The researchers performed energy landscape analysis and time series clustering on data from the Kyoto University Rheumatoid Arthritis Management Consortium cohort, which contains comprehensive clinical data from thousands of patients with rheumatoid arthritis. Energy landscape analysis, a method originally used in protein folding studies, was adapted here to assess the stability of states in patients with rheumatoid arthritis. By assigning energy values to different patient states, researchers can visualize and quantify how easily patients transition between stable and unstable states.
“Our research divides patient state transitions into two different patterns: ‘good stability leads to remission’ and ‘poor stability leads to treatment dead ends’,” Professor Yamamoto explained. The analysis showed that a large proportion of patients experienced status transitions that could be affected by treatment, but only patients in the “good stability” group consistently achieved remission. Energy landscapes provide clear visualization of which patients are likely to respond positively to treatment and which patients are not.
Time series clustering uses a method called dynamic time warping to further classify patients into three categories based on their state transitions over time: “Toward good stability,” “Towards poor stability,” and “Unstable.” Patients in unstable clusters present a particularly challenging situation because their clinical course is difficult to predict. “Patients in unstable clusters should be treated more carefully because their response to treatment is less predictable,” Professor Yamamoto emphasized.
The study also looked at the effects of different treatment strategies over three years, focusing specifically on the first six months of treatment, a critical window for achieving remission. The findings showed that most patients who eventually achieved remission showed significant improvement within the first six months, while those who did not improve during this period were less likely to do so later.
These insights into the dynamics of rheumatoid arthritis treatment emphasize the importance of early intervention and careful monitoring. The ability to predict which patients will respond to treatment could significantly improve outcomes by allowing for more personalized treatment planning. The study’s innovative use of energy landscape analysis and time series clustering provides clinicians with powerful tools to assess patient stability and make more informed decisions about treatment strategies.

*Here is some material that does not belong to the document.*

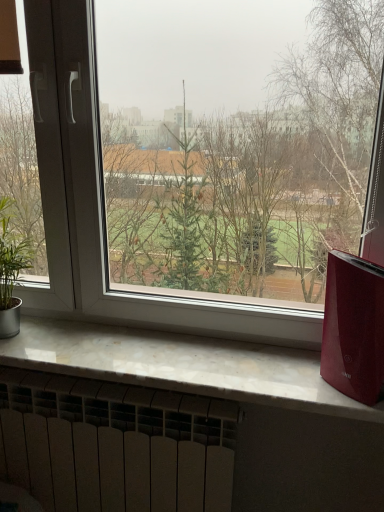
The width and height of the screenshot is (384, 512). Identify the location of vacant region below transparent glass window at center (from a real-world perspective). (166, 339).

The study concluded that energy landscape analysis is particularly useful in real-world clinical practice, where a patient’s condition changes over time and treatments need to be adjusted dynamically. This approach, combined with time series clustering, offers a promising way to address the complexities of rheumatoid arthritis treatment, particularly for patients who do not respond to conventional therapies.

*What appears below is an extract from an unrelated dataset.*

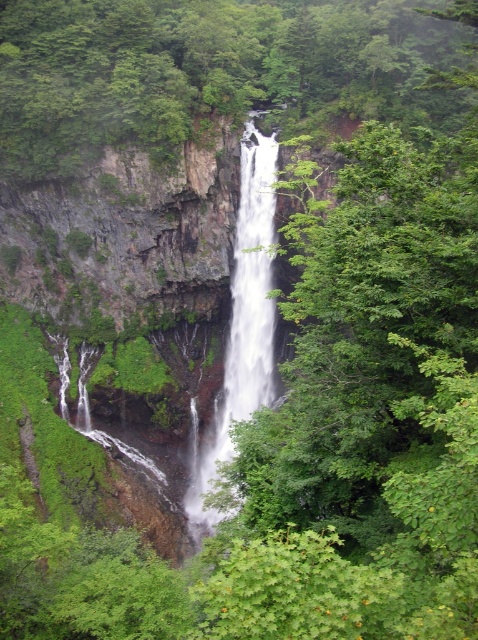
From the picture: You are a hiker standing at the base of the cliff looking up. You see the green leafy tree at center and the white smooth waterfall at center. Which object is higher up on the cliff?

The green leafy tree at center is positioned over the white smooth waterfall at center, so it is higher up on the cliff.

As Professor Yamamoto said: “This study opens up new ways to understand how patients respond to rheumatoid arthritis treatments and may lead to more effective and personalized care strategies in the future.”
Journal reference
Yamamoto K., Sakaguchi M., Onishi A., Yokoyama S., Matsui Y., Yamamoto W., Onizawa H., Fujii T., Murata K., Tanaka M., Hashimoto M. and Matsuda S. ( 2024). “Energy landscape analysis and time series cluster analysis of multistability of patient states associated with drug therapy in rheumatoid arthritis: the KURAMA cohort study.” PLoS One, 19(5), e0302308. DOI: https://doi.org/10.1371/journal.pone.0302308
About the author
Dr. Keiichi Yamamoto Engaged in research and education in health data science and clinical research informatics, he has rich experience and good clinical research records in the establishment of numerous medical research databases. At Osaka Dental University, he is affiliated with the Department of Data Science, Industrial Research and Innovation Center, and Translational Research Institute, where he oversees investigator-initiated clinical trials for the development of drugs and medical devices. In addition, he serves as Director of the Education Information Center, managing IT operations for the entire university, including the hospital. His academic contributions include serving on the database management committees of several academic societies, as executive director of operations for the Society for Health Data Sciences, and as a board member of the Personal Health Records (PHR) Council.

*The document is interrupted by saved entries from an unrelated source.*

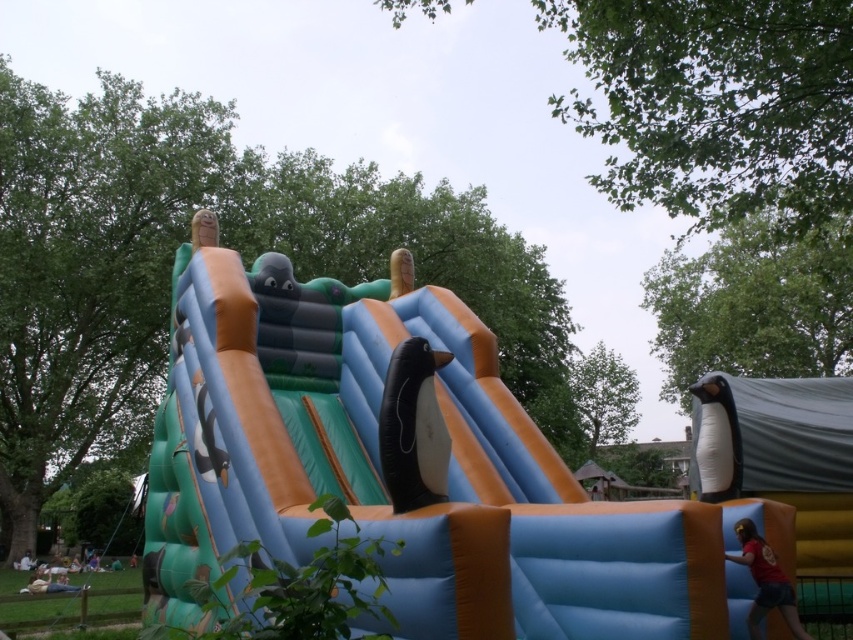
Question: Can you confirm if white matte penguin at right is positioned to the left of red t-shirt at lower right?

Choices:
 (A) no
 (B) yes

Answer: (A)

Question: Which of these objects is positioned farthest from the red t-shirt at lower right?

Choices:
 (A) black rubber penguin at center
 (B) white matte penguin at right

Answer: (A)

Question: Which object is positioned closest to the black rubber penguin at center?

Choices:
 (A) red t-shirt at lower right
 (B) white matte penguin at right

Answer: (A)

Question: Which point is closer to the camera taking this photo?

Choices:
 (A) (735, 424)
 (B) (405, 344)

Answer: (B)

Question: Is black rubber penguin at center smaller than white matte penguin at right?

Choices:
 (A) no
 (B) yes

Answer: (B)

Question: Can you confirm if black rubber penguin at center is positioned above white matte penguin at right?

Choices:
 (A) yes
 (B) no

Answer: (A)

Dr. Masahiko Sakaguchi Currently, he is an associate professor in the Department of Engineering Informatics, Osaka University of Electric and Communications, Japan. His research interests focus on applying operations research methods to health data. He is interested in analytical technologies that support decision-making by healthcare professionals. In addition, he is involved in the management of cancer registration databases and serves as a committee member of the Japanese Cancer Registry Association.